→ **DATA SUPPLIED**
==============================

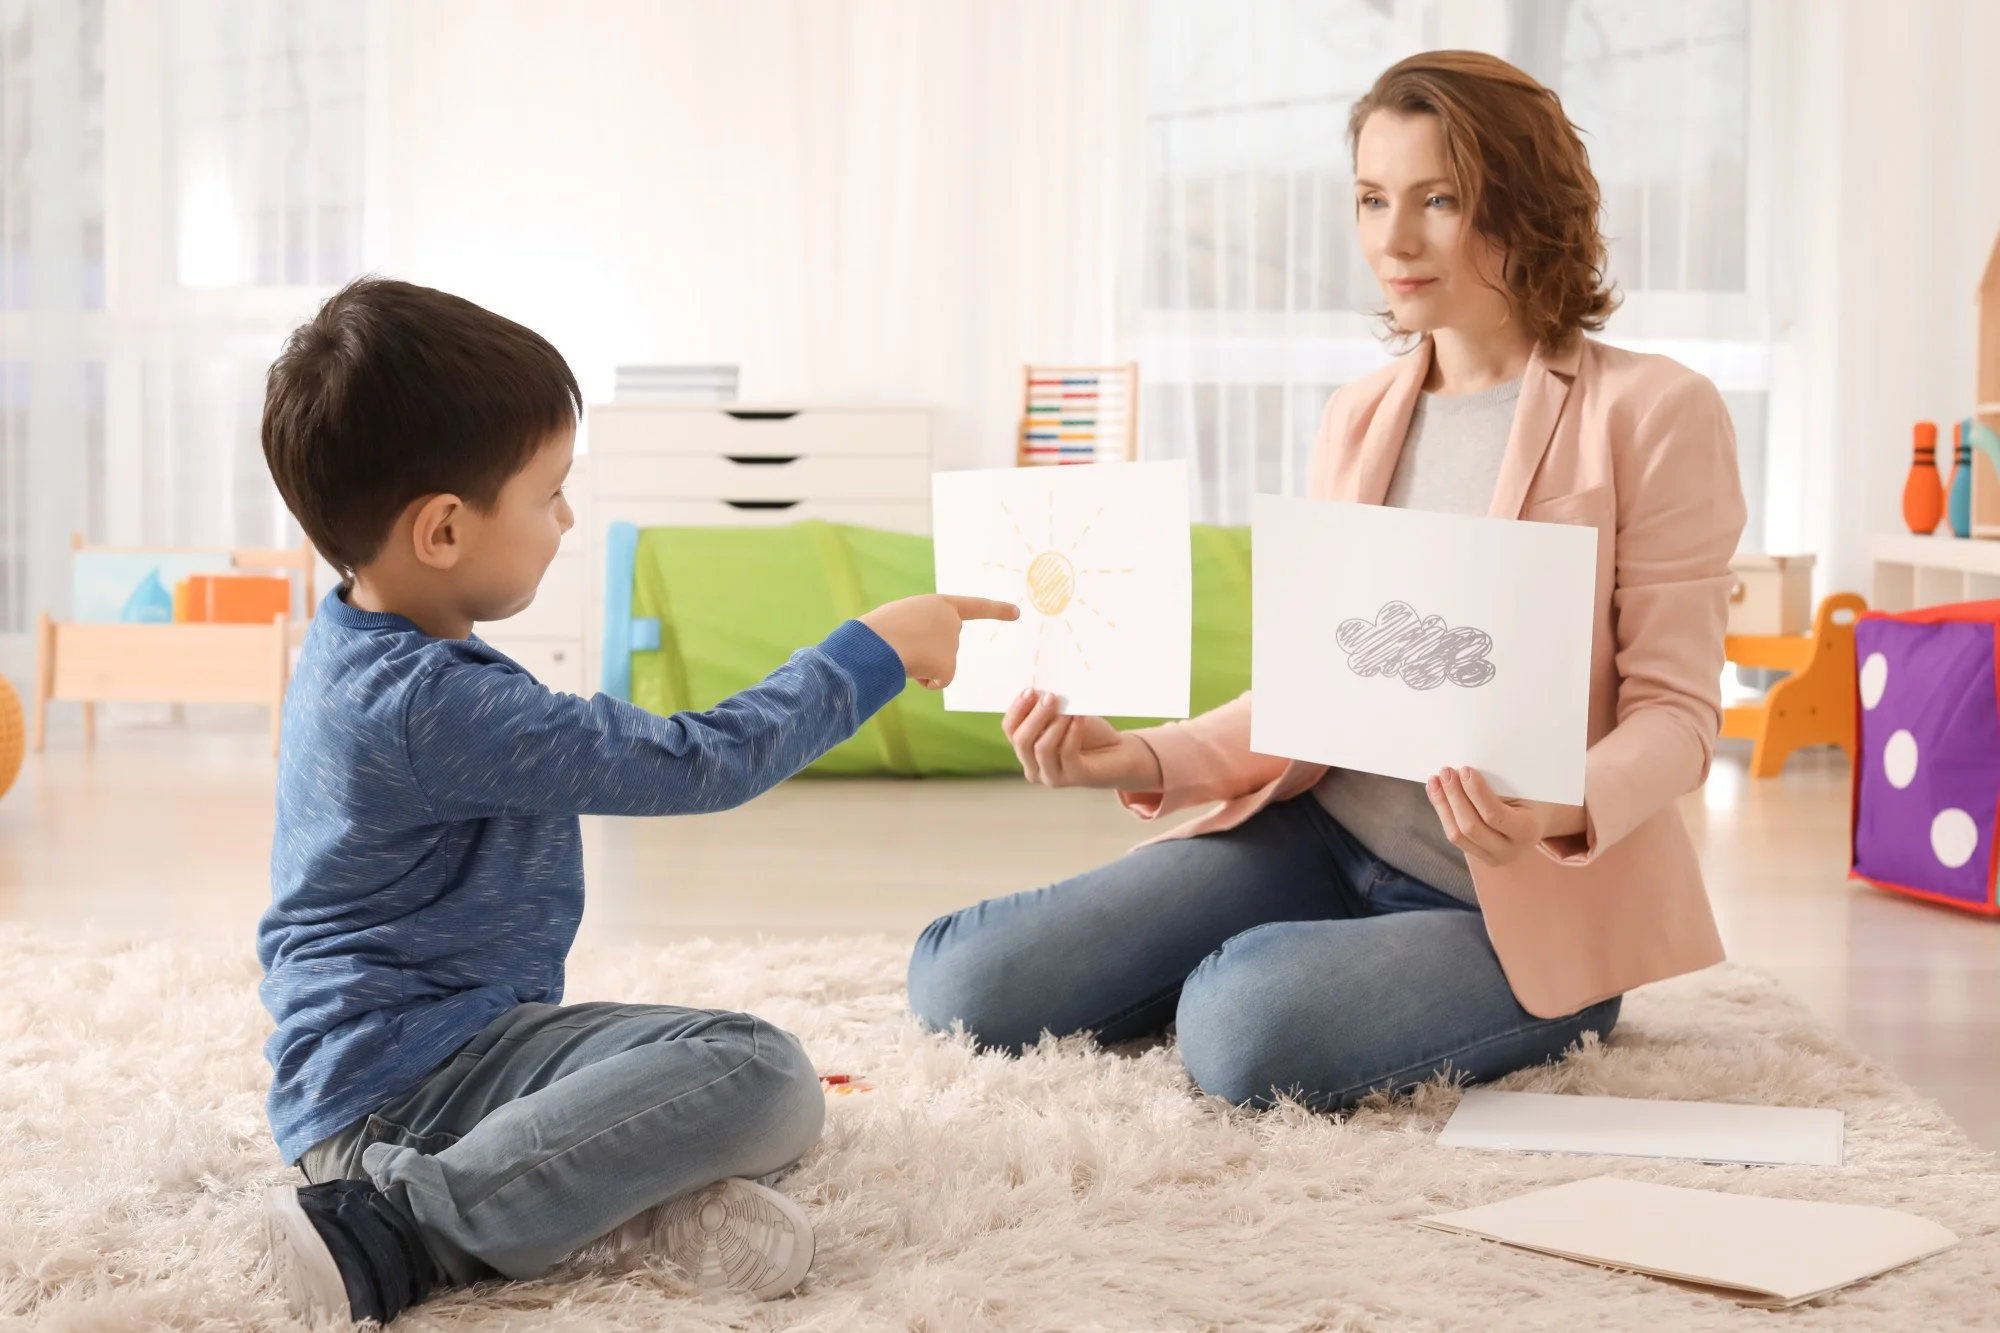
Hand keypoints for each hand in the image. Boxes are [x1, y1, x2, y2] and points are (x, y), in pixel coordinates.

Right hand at [859, 594, 1017, 688]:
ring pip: (938, 664)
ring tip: (899, 652)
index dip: (996, 609)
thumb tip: (921, 660)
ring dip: (919, 664)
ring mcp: (952, 644)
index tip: (1018, 612)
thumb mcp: (902, 618)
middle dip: (925, 651)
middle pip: (944, 646)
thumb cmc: (878, 629)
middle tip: (901, 643)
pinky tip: (910, 668)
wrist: (875, 641)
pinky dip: (925, 680)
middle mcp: (951, 622)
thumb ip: (920, 628)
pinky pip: (938, 681)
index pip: (974, 607)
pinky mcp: (949, 667)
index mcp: (939, 604)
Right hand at [1002, 690, 1162, 790]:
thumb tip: (1036, 693)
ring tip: (1069, 708)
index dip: (1017, 708)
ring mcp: (1051, 776)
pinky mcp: (1073, 778)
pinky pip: (1066, 753)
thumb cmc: (1087, 731)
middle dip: (1035, 716)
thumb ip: (1046, 707)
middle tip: (1052, 697)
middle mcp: (1033, 766)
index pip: (1009, 728)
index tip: (1031, 689)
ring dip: (1055, 724)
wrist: (1118, 753)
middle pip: (1021, 740)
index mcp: (1026, 748)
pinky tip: (1080, 718)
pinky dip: (1072, 732)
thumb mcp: (1063, 714)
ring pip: (1042, 748)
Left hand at [1425, 766, 1583, 867]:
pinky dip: (1443, 812)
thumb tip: (1462, 771)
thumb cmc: (1531, 798)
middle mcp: (1509, 851)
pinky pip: (1455, 836)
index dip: (1475, 791)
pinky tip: (1436, 793)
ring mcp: (1492, 858)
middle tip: (1446, 771)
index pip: (1493, 814)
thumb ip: (1497, 786)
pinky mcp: (1478, 856)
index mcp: (1526, 832)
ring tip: (1435, 781)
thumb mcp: (1524, 790)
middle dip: (1454, 796)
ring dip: (1442, 804)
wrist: (1538, 822)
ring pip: (1457, 835)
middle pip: (1470, 827)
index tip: (1464, 769)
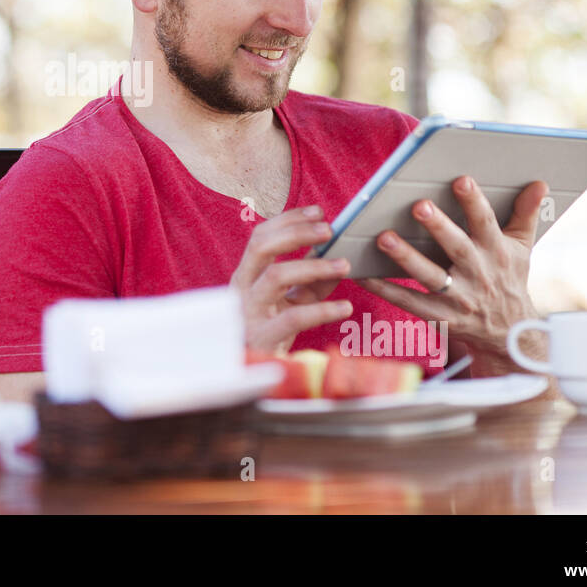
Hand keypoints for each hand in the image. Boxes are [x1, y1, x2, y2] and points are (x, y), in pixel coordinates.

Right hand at [230, 205, 353, 353]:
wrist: (248, 375)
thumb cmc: (270, 333)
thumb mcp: (291, 302)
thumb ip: (313, 282)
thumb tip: (342, 260)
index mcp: (245, 275)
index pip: (261, 236)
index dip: (289, 219)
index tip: (319, 211)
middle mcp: (241, 289)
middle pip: (261, 246)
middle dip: (296, 232)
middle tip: (329, 230)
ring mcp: (249, 313)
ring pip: (276, 276)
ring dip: (313, 266)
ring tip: (344, 265)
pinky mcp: (262, 338)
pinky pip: (293, 318)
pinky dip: (323, 310)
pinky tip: (345, 307)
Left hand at [358, 177, 548, 373]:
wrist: (511, 334)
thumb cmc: (509, 279)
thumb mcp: (522, 248)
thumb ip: (525, 214)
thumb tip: (539, 183)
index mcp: (498, 252)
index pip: (486, 223)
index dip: (474, 202)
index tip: (461, 179)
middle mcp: (478, 274)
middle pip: (457, 248)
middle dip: (439, 227)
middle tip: (418, 205)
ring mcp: (459, 298)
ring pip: (430, 277)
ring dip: (406, 258)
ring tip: (383, 238)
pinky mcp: (440, 317)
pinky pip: (408, 302)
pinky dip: (385, 288)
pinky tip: (362, 273)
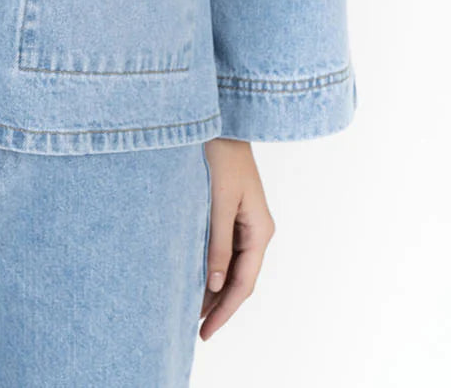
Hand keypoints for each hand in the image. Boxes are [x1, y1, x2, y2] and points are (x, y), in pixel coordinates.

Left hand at [199, 137, 275, 340]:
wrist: (220, 120)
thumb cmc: (220, 155)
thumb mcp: (217, 200)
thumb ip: (217, 242)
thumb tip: (216, 284)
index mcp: (260, 229)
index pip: (244, 283)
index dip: (225, 310)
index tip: (205, 331)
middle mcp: (256, 229)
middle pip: (239, 278)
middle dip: (219, 305)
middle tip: (194, 329)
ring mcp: (245, 221)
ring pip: (231, 265)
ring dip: (214, 287)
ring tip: (190, 309)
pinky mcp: (231, 211)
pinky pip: (223, 248)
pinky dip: (210, 266)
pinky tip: (194, 276)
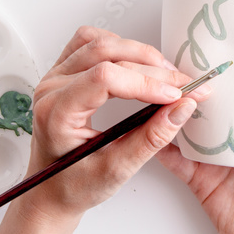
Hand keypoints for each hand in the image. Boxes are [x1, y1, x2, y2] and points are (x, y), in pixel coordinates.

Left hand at [16, 26, 203, 225]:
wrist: (50, 191)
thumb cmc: (74, 186)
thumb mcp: (116, 170)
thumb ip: (151, 138)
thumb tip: (183, 107)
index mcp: (55, 113)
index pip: (104, 78)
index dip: (146, 82)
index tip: (176, 96)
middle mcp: (50, 88)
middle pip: (106, 54)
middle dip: (152, 68)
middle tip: (184, 85)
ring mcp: (54, 76)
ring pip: (99, 42)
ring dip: (137, 53)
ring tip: (165, 75)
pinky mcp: (63, 72)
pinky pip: (89, 42)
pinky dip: (118, 46)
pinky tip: (137, 63)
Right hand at [158, 77, 233, 233]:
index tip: (226, 45)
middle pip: (215, 107)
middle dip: (198, 87)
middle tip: (180, 63)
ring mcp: (219, 159)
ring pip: (191, 128)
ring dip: (175, 112)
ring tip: (159, 91)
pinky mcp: (202, 181)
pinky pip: (178, 161)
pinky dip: (162, 147)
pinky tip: (149, 132)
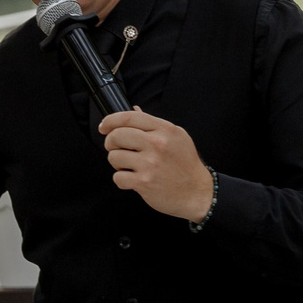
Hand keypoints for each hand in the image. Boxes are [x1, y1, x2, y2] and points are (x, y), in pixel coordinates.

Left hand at [98, 108, 212, 221]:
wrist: (197, 193)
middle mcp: (157, 144)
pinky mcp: (144, 182)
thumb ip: (154, 124)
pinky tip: (134, 180)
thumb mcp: (177, 138)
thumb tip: (134, 110)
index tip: (104, 126)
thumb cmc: (185, 166)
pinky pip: (118, 177)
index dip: (111, 120)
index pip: (130, 117)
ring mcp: (150, 163)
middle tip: (118, 149)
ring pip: (114, 156)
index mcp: (165, 130)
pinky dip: (122, 180)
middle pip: (117, 135)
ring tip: (131, 167)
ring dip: (118, 163)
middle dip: (111, 143)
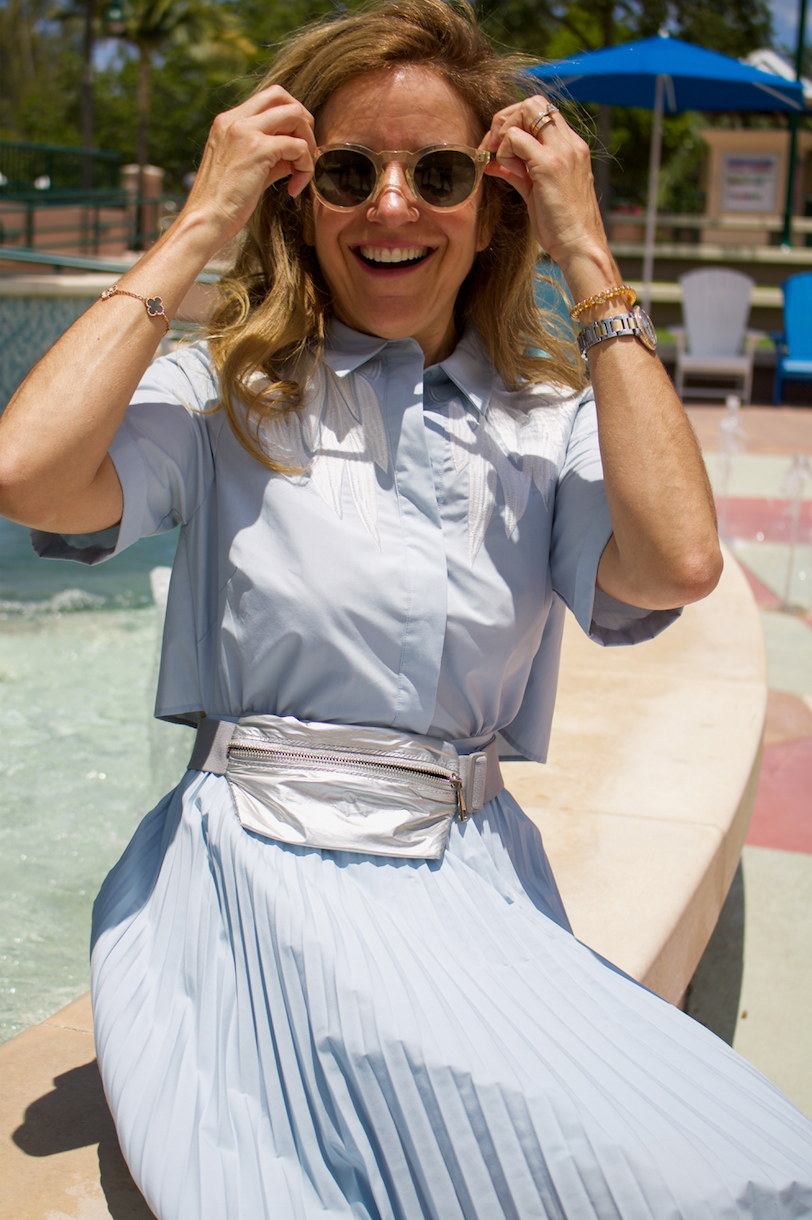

==============================

→ **PROBLEM DESCRIPTION**
Repeat exactly the lines above from the one with "ring dip: (1055, 724)" up to and including the one with "middle pip: (1470, 827)". No other line belongs in the reply.

→ **TASK SOLUTION**
ring dip: (1055, 724)
wrist: (1118, 753)
middle pip: (1021, 740)
index mcp: (1026, 748)
pinky tip: (1080, 718)
pinky dip: (1072, 732)
thumb mcp: (1063, 714)
ring pip: (1042, 748)
Left hand at [1425, 766, 1583, 867]:
pinky dip: (1443, 812)
thumb tip: (1462, 771)
thumb cmc: (1531, 798)
middle mcp: (1509, 851)
pinky pip: (1455, 836)
index dip: (1475, 791)
pinky tip: (1436, 793)
ring mcp: (1492, 858)
middle tip: (1446, 771)
index pip: (1493, 814)
thumb ip: (1497, 786)
pinky mcp: (1478, 856)
index mcp: (1526, 832)
ring tip: (1435, 781)
thumb mcp: (1524, 790)
middle dip: (1454, 796)
ring dip: (1442, 804)
wrist: (1538, 822)
ring pip: (1457, 835)
middle pip: (1470, 827)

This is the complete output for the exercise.